Saved entries:
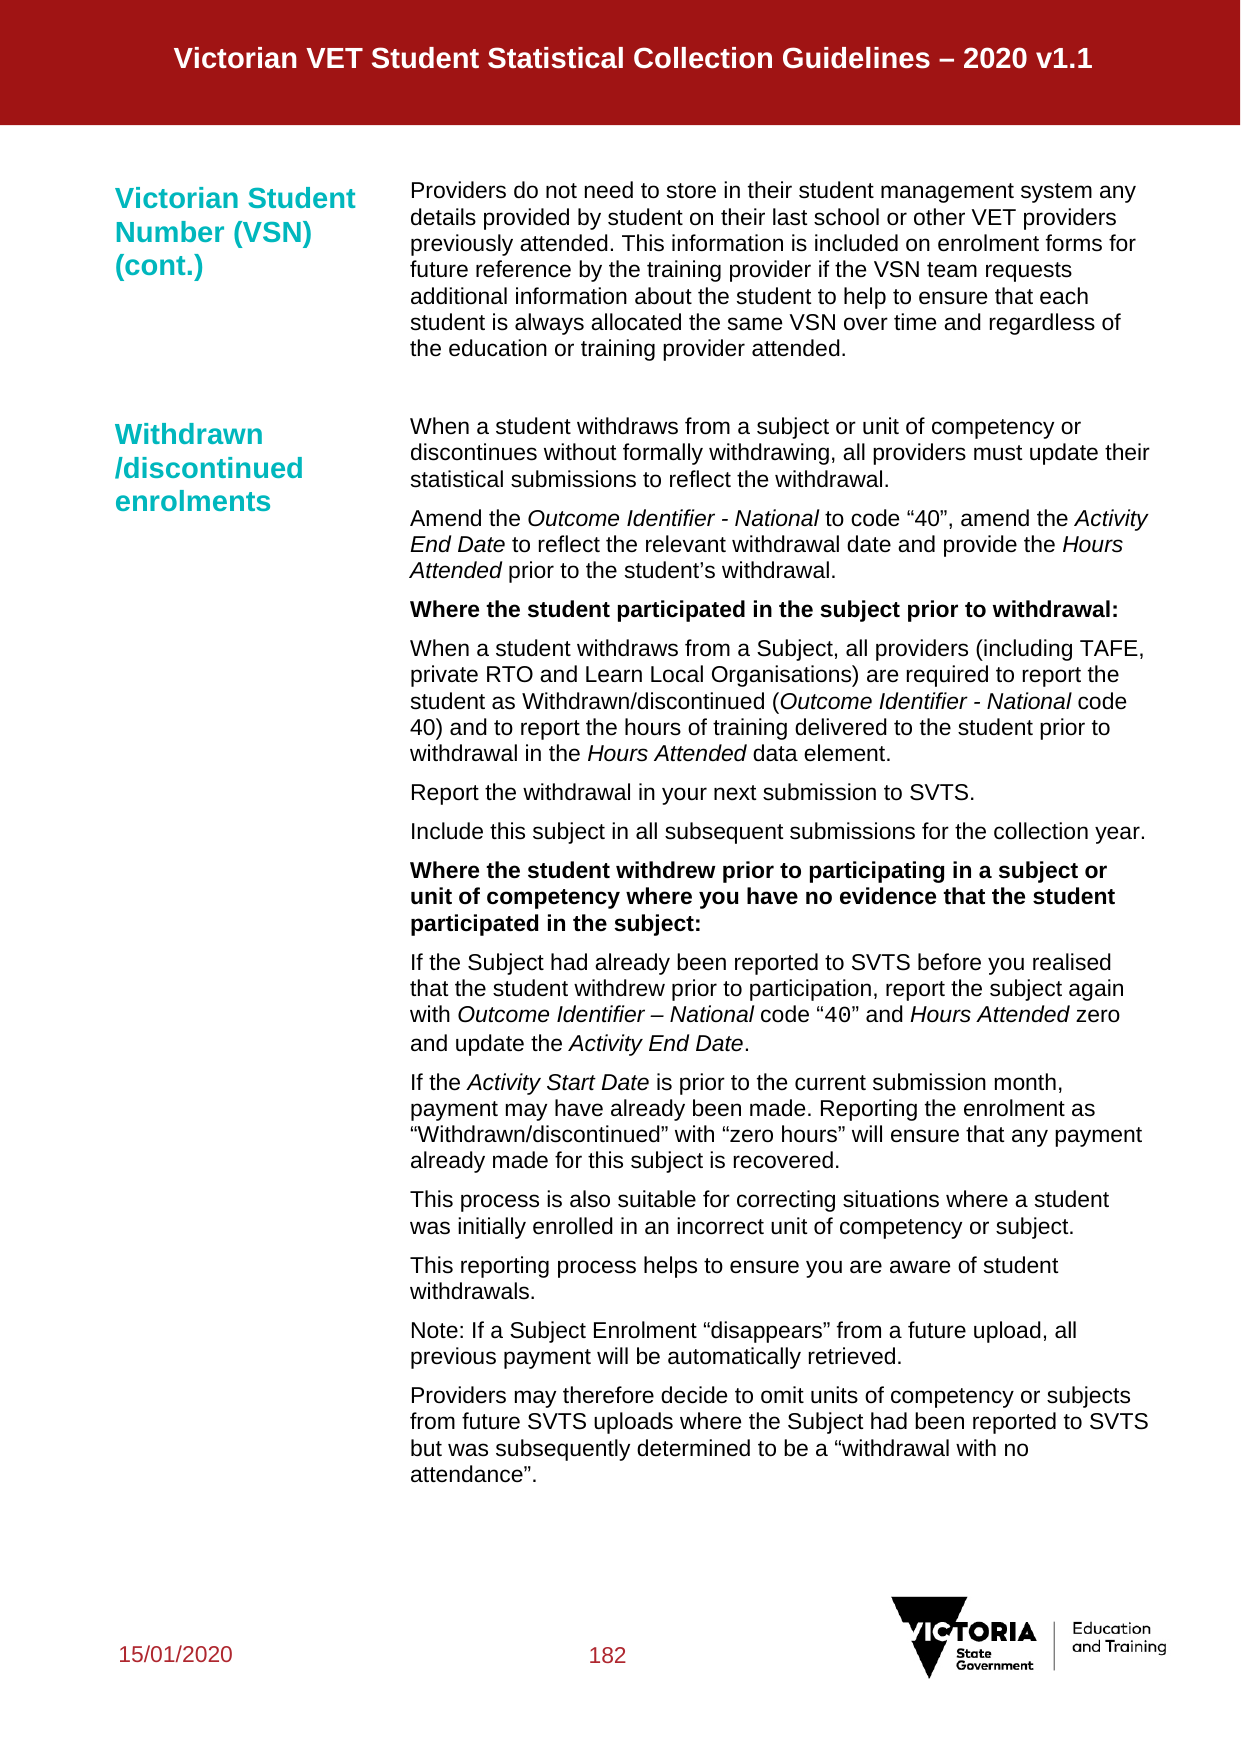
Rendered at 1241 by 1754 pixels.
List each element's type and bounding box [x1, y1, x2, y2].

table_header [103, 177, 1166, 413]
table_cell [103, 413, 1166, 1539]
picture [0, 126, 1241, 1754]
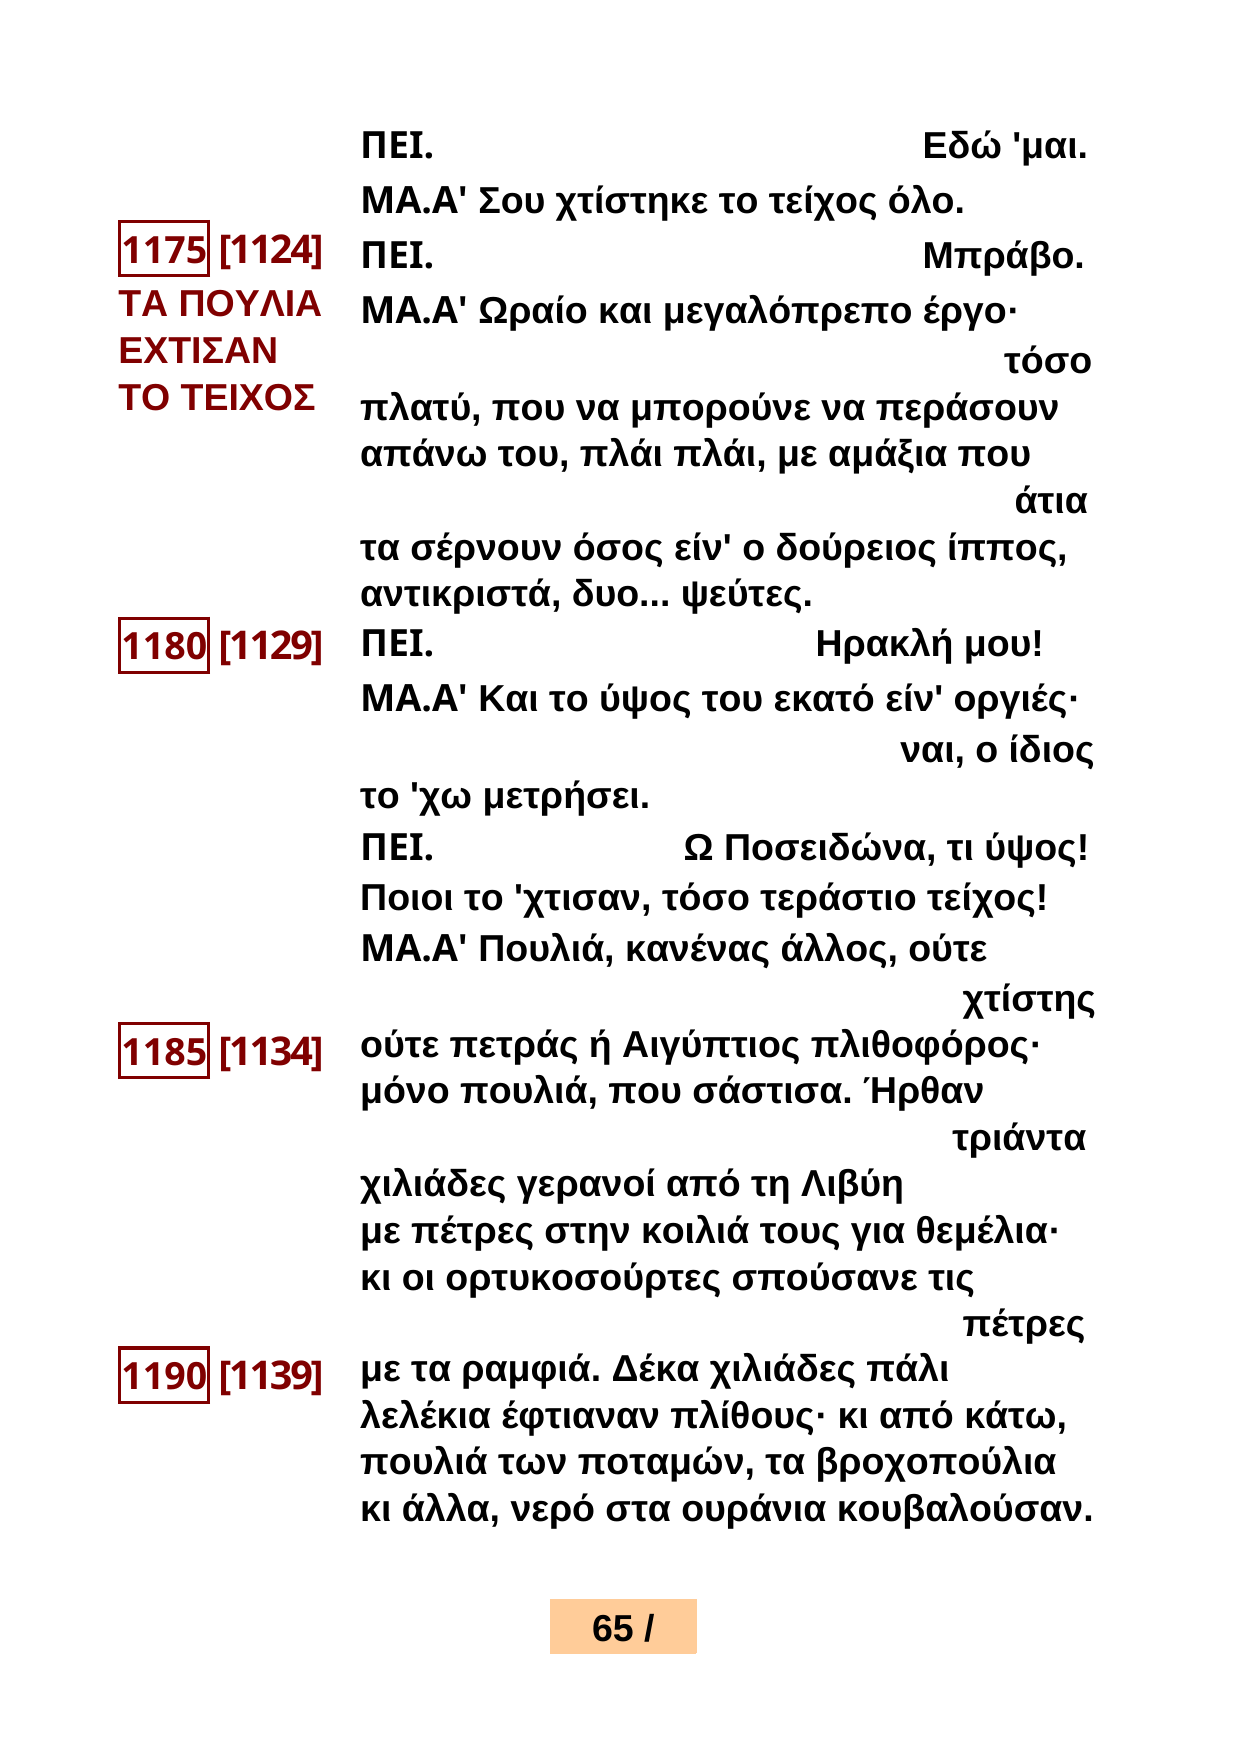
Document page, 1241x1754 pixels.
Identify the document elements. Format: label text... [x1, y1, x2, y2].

_Required action:_ Looking at the records above, which lines contain "pixels"? Copy those lines.

_Result of the task:_
Rendered at 1241 by 1754 pixels.
Document page, 1241x1754 pixels.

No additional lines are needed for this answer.